Every year, the illumination from cities is becoming stronger and stronger, creating difficult conditions for shooting deepsky objects. However, progress does not stand still – various filters have appeared that make it possible to cut off spurious light. Narrow-band filters that allow only a specific wavelength (hydrogen H-alpha, oxygen OIII, sulfur SII) have been used by astrophotographers for a very long time and make it possible to capture gas nebulae even under the conditions of strongest exposure. The hero of today’s review is the Optolong L-eNhance filter, passing only the H-alpha, OIII and H-beta lines. In combination with a color camera, it allows you to get a full-color image at once with one frame. Optolong L-eNhance will be of interest primarily to owners of color cameras and aperture telescopes. I immediately warn that it is not suitable for shooting objects of stellar nature (galaxies, star clusters, dust nebulae).

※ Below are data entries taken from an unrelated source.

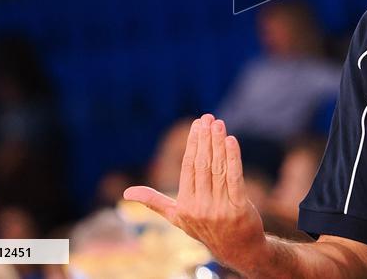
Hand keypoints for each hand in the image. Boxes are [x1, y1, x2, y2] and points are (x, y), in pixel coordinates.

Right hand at [124, 114, 267, 270]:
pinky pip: (235, 178)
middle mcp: (200, 207)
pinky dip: (233, 158)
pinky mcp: (239, 208)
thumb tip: (127, 193)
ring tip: (219, 124)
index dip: (192, 144)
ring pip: (218, 169)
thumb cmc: (205, 228)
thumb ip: (155, 202)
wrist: (236, 249)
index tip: (196, 124)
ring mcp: (220, 208)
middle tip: (208, 118)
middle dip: (205, 139)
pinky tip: (232, 141)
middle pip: (203, 165)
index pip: (188, 168)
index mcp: (184, 205)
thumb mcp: (177, 217)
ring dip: (219, 143)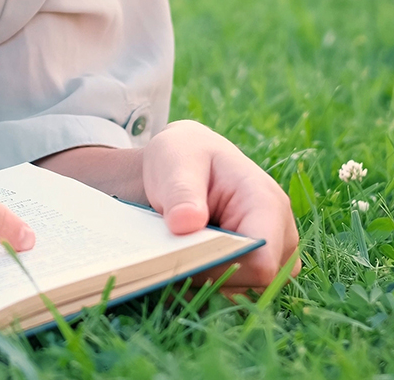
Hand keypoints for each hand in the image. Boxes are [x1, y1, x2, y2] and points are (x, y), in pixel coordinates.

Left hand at [141, 119, 299, 292]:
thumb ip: (181, 191)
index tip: (180, 259)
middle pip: (253, 283)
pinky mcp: (257, 267)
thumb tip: (186, 224)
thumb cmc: (186, 156)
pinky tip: (179, 268)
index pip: (260, 261)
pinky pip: (235, 291)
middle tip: (167, 261)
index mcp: (268, 204)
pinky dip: (206, 286)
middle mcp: (281, 235)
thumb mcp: (176, 162)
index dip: (221, 269)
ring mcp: (273, 255)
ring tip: (170, 260)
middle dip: (208, 277)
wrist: (186, 162)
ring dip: (205, 284)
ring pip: (244, 291)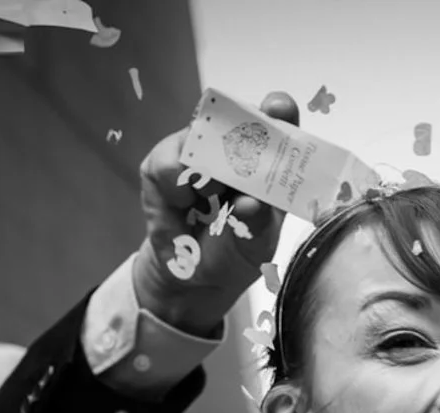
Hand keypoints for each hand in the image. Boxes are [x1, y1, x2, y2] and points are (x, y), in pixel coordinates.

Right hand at [131, 90, 300, 337]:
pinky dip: (177, 190)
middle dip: (233, 135)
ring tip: (209, 200)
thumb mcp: (257, 242)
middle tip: (234, 173)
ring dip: (204, 175)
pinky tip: (184, 207)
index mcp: (266, 158)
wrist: (195, 276)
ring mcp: (194, 149)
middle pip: (231, 115)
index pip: (276, 119)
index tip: (278, 109)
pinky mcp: (162, 162)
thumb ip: (260, 222)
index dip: (277, 109)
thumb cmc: (236, 250)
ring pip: (195, 138)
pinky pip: (167, 164)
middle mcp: (230, 145)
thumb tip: (250, 203)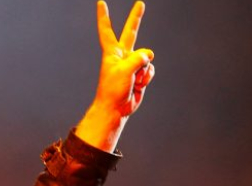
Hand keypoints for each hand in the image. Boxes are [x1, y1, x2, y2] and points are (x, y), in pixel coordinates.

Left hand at [94, 1, 154, 117]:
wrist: (116, 109)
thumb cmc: (113, 90)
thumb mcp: (124, 70)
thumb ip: (138, 58)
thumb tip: (150, 55)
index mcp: (112, 52)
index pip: (107, 30)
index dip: (104, 16)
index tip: (101, 3)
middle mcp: (122, 55)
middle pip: (130, 33)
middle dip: (136, 18)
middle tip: (140, 4)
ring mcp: (132, 64)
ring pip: (146, 59)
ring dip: (143, 71)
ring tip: (132, 81)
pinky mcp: (140, 74)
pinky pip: (150, 70)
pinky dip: (147, 78)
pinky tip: (139, 85)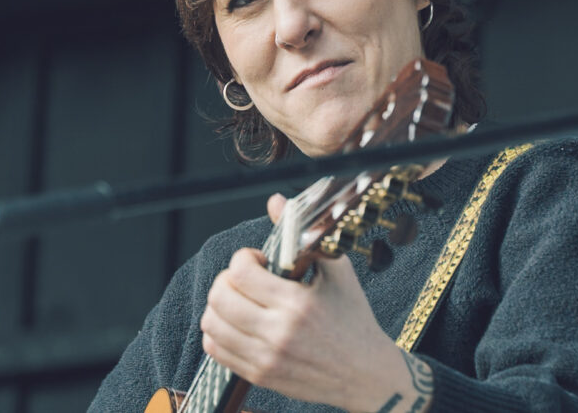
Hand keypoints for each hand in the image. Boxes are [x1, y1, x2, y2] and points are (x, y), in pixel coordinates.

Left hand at [199, 194, 432, 412]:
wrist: (366, 375)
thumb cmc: (353, 320)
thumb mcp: (337, 272)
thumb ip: (302, 234)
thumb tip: (276, 201)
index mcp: (297, 304)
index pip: (240, 272)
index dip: (243, 258)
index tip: (258, 260)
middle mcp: (278, 333)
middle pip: (219, 297)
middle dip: (227, 279)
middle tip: (246, 279)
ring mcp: (266, 358)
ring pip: (211, 323)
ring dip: (220, 304)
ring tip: (241, 300)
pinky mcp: (260, 375)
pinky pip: (215, 350)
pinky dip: (218, 331)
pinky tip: (238, 322)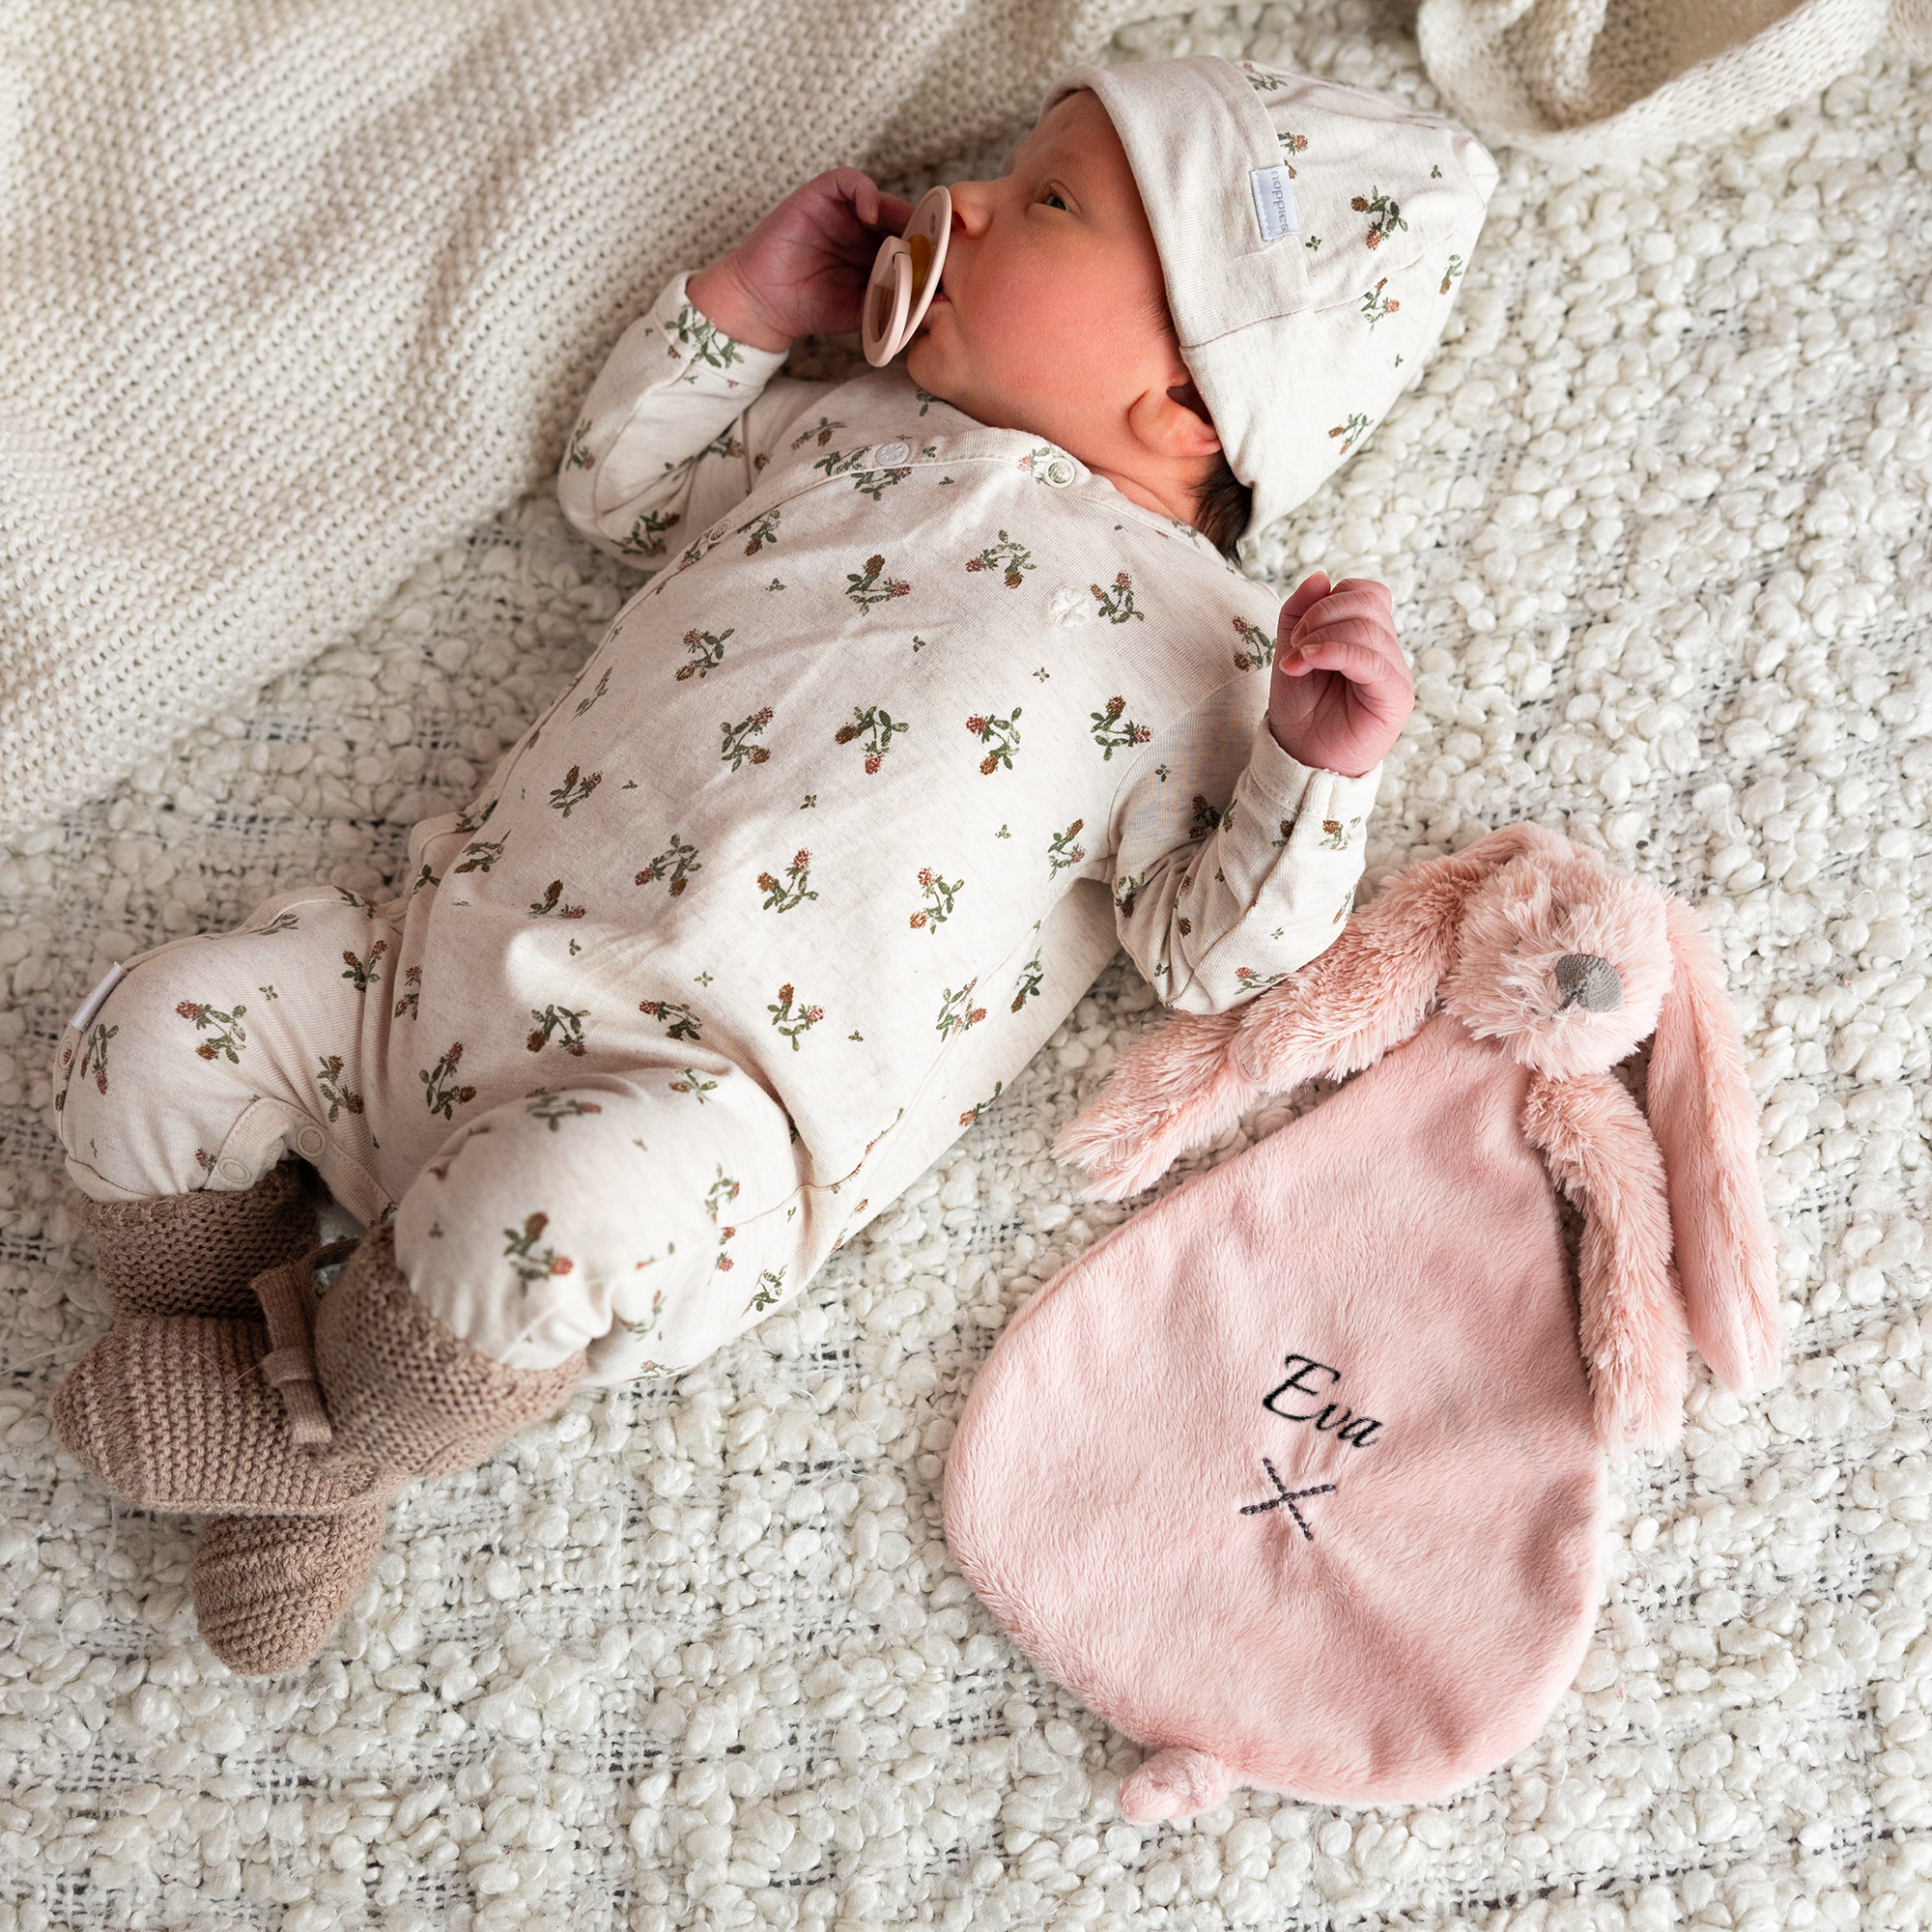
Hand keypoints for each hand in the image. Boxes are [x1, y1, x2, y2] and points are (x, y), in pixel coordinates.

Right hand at [686, 169, 916, 351]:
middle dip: (921, 229)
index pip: (911, 242)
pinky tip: (872, 216)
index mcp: (875, 255)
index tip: (947, 261)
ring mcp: (842, 212)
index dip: (929, 247)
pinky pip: (849, 180)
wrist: (766, 304)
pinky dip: (866, 192)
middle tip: (939, 244)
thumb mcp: (865, 309)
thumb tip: (936, 301)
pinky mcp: (820, 196)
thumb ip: (897, 301)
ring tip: (909, 233)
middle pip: (901, 218)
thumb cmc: (813, 309)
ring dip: (899, 212)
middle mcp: (861, 230)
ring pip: (881, 199)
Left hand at [1265, 573, 1412, 778]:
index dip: (1329, 600)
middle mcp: (1385, 651)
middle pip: (1368, 602)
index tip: (1297, 632)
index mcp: (1366, 636)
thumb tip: (1321, 576)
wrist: (1301, 757)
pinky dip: (1336, 652)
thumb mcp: (1290, 650)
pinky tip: (1309, 659)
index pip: (1364, 592)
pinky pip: (1373, 659)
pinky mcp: (1395, 696)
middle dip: (1323, 613)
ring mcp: (1393, 672)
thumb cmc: (1300, 709)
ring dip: (1323, 635)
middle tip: (1296, 644)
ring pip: (1369, 627)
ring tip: (1297, 660)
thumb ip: (1299, 612)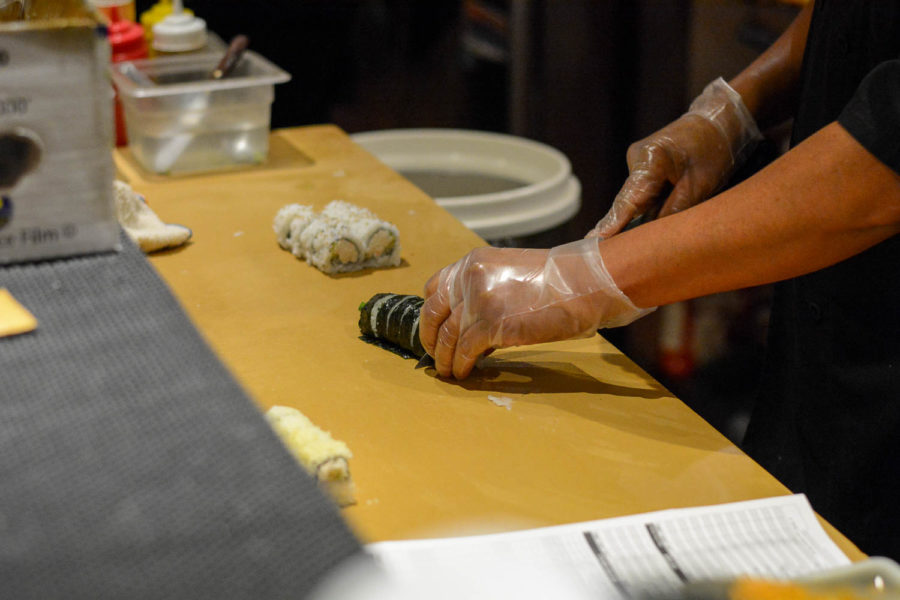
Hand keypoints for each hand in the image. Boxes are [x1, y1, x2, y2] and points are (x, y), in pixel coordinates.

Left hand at [419, 238, 653, 378]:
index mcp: (473, 263)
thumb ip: (486, 289)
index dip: (432, 312)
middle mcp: (469, 279)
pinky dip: (461, 365)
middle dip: (429, 338)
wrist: (584, 282)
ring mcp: (478, 302)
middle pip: (433, 313)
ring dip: (445, 359)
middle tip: (434, 355)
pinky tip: (465, 373)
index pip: (435, 287)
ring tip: (448, 371)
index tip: (434, 328)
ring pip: (447, 337)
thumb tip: (473, 323)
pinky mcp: (491, 325)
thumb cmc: (557, 282)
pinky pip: (465, 351)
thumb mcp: (511, 273)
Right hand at [589, 77, 761, 237]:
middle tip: (602, 256)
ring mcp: (638, 162)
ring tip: (627, 246)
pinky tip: (644, 227)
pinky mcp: (644, 167)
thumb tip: (652, 239)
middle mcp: (636, 159)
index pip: (627, 201)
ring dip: (635, 221)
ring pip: (634, 201)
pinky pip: (641, 195)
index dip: (611, 226)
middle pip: (626, 203)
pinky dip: (645, 211)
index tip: (592, 242)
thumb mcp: (700, 186)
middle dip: (618, 229)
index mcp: (651, 159)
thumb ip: (674, 212)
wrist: (720, 119)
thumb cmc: (715, 150)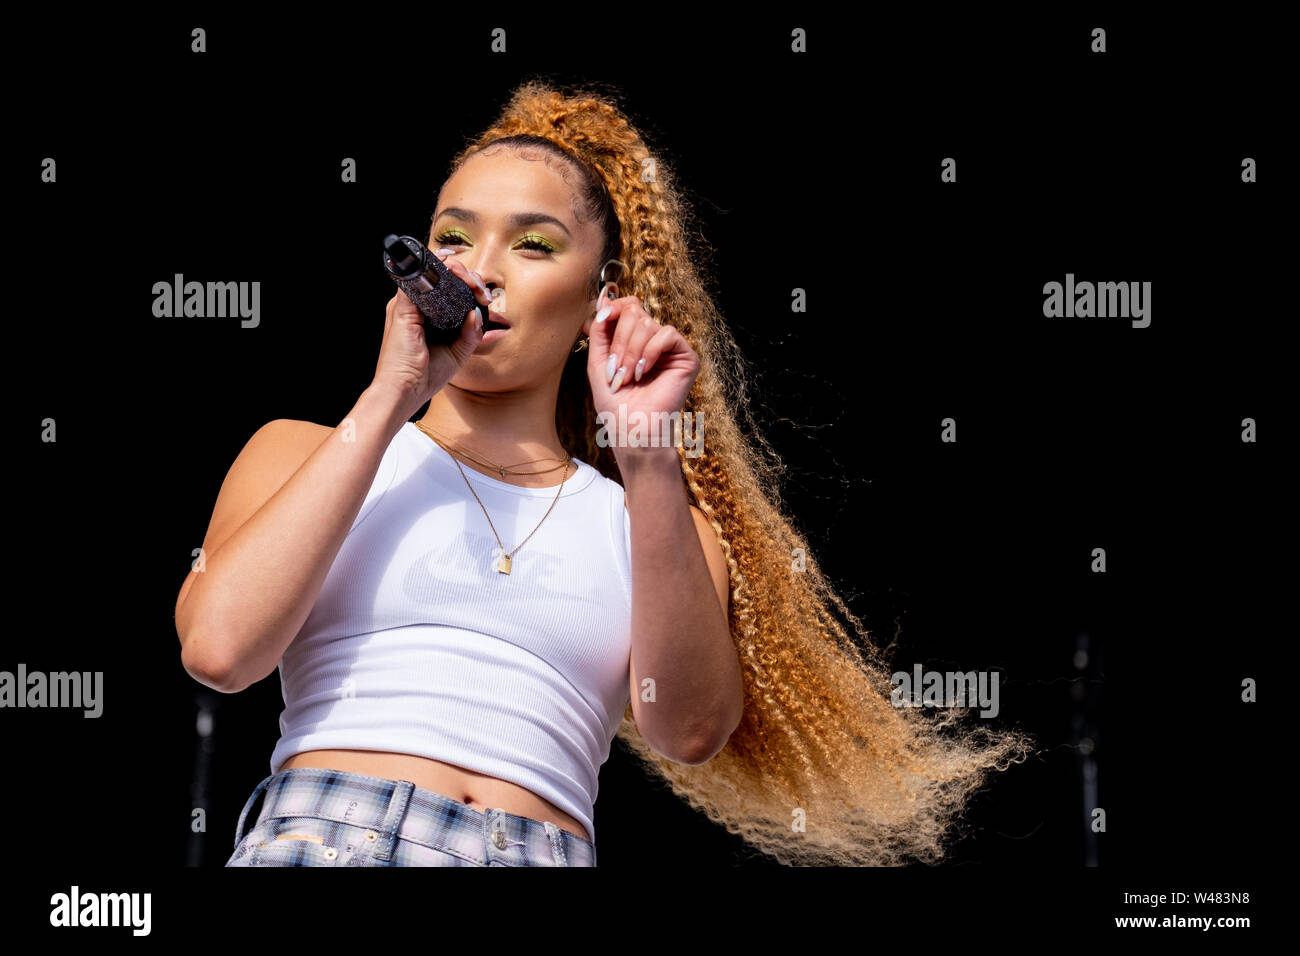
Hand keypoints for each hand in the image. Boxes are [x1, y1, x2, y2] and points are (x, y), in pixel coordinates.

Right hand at [371, 255, 491, 417]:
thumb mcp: (457, 353)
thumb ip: (470, 334)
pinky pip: (417, 279)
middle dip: (466, 277)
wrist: (405, 391)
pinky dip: (437, 272)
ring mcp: (406, 305)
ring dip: (456, 271)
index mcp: (426, 317)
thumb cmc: (425, 376)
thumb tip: (476, 313)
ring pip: (430, 274)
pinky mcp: (402, 308)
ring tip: (475, 284)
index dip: (467, 286)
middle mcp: (414, 308)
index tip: (484, 297)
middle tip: (482, 291)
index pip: (446, 290)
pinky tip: (455, 274)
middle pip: (440, 278)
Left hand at [584, 284, 700, 465]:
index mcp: (635, 340)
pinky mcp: (686, 357)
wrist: (632, 430)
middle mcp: (654, 340)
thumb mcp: (598, 363)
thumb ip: (599, 331)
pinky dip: (650, 352)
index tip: (599, 319)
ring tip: (628, 378)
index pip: (628, 306)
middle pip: (635, 311)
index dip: (613, 308)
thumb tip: (602, 301)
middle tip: (616, 371)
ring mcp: (670, 348)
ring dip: (630, 352)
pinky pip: (666, 334)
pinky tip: (644, 372)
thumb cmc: (615, 404)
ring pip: (647, 323)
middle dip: (619, 341)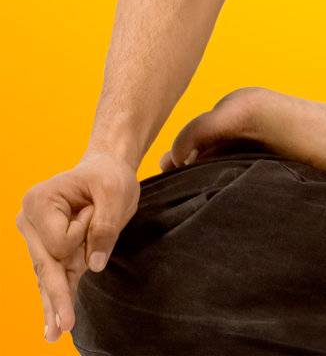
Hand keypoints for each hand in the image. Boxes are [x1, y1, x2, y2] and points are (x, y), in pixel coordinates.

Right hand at [16, 152, 140, 342]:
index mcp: (39, 202)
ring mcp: (39, 240)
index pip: (58, 241)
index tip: (91, 209)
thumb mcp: (115, 191)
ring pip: (48, 278)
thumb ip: (105, 226)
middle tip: (64, 325)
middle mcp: (31, 223)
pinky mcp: (53, 252)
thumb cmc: (108, 175)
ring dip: (54, 305)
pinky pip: (54, 279)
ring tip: (54, 333)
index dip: (82, 233)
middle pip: (47, 265)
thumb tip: (94, 265)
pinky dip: (55, 302)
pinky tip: (53, 325)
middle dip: (57, 294)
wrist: (107, 169)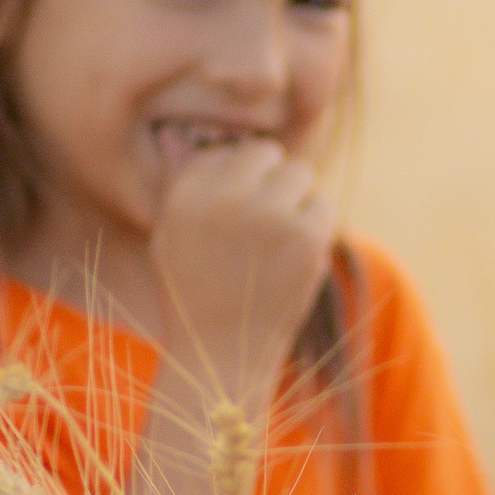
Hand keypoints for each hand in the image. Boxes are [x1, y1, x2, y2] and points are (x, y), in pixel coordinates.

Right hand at [150, 134, 337, 399]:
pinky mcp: (307, 240)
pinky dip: (315, 226)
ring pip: (300, 175)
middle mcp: (226, 198)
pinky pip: (324, 206)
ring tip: (276, 238)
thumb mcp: (170, 232)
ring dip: (295, 199)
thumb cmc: (192, 294)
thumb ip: (190, 182)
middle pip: (267, 154)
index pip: (225, 150)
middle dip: (270, 180)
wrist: (220, 357)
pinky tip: (294, 255)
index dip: (237, 175)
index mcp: (187, 193)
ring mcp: (270, 217)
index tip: (237, 204)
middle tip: (264, 218)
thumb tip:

График пропускания фильтра Optolong L-eNhance, заявленный производителем

Filter bandwidth declared by the manufacturer

Packaging, appearance
The filter is delivered in a cardboard box. Inside it is a transparent plastic box for storage and transportation. Filter weight 5.4 g, thread diameter 28.5 mm, filter thickness with thread 7 mm, without thread 5 mm, light diameter at the inlet and outlet – 26 mm.